Mort-à-d'Elle épie pieusement, non sans fièvre, sa voisine Belle-à-Frire.
Et Belle-à-Frire n'a que faire des roses épineuses de son épris.
Elle pense qu'il est seul et qu'esseulé, se ferait bien une petite fricassée de canard à deux. Se canarder des yeux, une soirée.

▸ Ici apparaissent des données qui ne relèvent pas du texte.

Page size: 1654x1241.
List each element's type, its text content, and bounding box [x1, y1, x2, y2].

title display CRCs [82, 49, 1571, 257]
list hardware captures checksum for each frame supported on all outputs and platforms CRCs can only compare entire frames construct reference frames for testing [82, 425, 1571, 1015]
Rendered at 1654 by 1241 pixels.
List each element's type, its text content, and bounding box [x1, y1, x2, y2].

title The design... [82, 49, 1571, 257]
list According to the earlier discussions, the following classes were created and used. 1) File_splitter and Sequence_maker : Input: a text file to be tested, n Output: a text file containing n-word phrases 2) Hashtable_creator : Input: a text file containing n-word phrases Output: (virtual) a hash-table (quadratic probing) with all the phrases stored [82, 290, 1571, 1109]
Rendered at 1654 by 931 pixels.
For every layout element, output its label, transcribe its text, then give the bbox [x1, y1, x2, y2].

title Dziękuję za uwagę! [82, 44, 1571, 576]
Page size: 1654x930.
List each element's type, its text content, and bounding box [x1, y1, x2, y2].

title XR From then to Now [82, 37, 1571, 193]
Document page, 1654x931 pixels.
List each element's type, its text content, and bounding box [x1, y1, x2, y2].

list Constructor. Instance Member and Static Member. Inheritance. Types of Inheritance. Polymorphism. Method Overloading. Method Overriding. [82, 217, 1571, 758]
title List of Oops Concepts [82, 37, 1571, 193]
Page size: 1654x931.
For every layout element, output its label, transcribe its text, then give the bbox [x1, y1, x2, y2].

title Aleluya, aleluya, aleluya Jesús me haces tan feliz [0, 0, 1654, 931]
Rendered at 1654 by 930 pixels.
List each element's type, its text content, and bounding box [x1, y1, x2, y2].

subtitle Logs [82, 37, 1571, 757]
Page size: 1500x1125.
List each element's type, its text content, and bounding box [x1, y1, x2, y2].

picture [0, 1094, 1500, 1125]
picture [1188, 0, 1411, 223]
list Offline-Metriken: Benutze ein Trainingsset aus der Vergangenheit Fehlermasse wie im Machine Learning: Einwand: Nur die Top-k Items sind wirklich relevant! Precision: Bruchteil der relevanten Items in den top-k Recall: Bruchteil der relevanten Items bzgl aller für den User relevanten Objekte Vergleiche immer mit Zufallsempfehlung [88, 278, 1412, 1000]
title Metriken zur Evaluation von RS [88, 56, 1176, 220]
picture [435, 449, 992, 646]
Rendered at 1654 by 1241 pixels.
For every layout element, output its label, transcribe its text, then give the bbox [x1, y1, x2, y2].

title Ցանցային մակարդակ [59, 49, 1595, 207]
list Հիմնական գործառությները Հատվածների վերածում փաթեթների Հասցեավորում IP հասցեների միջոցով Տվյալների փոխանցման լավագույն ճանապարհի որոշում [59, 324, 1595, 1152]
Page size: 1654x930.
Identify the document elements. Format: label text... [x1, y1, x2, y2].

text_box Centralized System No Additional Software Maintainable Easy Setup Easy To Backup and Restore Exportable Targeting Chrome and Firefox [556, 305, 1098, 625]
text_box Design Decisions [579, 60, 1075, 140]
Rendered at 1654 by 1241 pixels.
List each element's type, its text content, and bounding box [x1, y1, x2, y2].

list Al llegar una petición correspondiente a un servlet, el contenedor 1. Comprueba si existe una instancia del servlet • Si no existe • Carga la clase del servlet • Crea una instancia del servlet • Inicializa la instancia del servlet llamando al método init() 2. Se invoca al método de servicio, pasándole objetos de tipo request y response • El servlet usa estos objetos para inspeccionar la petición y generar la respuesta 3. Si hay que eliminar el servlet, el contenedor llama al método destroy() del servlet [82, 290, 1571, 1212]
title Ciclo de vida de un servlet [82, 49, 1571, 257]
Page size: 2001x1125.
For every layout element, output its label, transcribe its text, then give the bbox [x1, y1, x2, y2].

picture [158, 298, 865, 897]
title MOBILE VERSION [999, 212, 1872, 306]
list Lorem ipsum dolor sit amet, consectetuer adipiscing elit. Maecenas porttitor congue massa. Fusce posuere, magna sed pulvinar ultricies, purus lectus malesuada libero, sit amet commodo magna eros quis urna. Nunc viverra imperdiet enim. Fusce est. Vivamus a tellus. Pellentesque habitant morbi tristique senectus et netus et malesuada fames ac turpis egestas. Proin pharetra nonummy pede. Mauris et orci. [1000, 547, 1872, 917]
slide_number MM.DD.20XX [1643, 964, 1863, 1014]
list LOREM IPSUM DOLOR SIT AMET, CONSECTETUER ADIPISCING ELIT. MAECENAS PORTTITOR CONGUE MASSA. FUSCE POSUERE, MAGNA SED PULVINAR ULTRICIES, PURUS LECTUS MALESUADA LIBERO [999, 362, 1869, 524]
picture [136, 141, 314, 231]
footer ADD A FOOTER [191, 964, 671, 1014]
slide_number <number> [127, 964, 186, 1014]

Ce qu'elle accepta la semaine dernière pour égayer la solitude de son austère solitaire de voisin.
et jeudi soir,
Mort-à-d'Elle et Belle-à-Frire installés, attablés chez Jojo,
le vinatier du coin qui cuisine comme un chef palatin.
Les affres du coeur, Jojo en fait son affaire :
il proposera à la belle un plat de consistance et un plat de résistance à l'aspirant soupirant, inspiré d'espérance.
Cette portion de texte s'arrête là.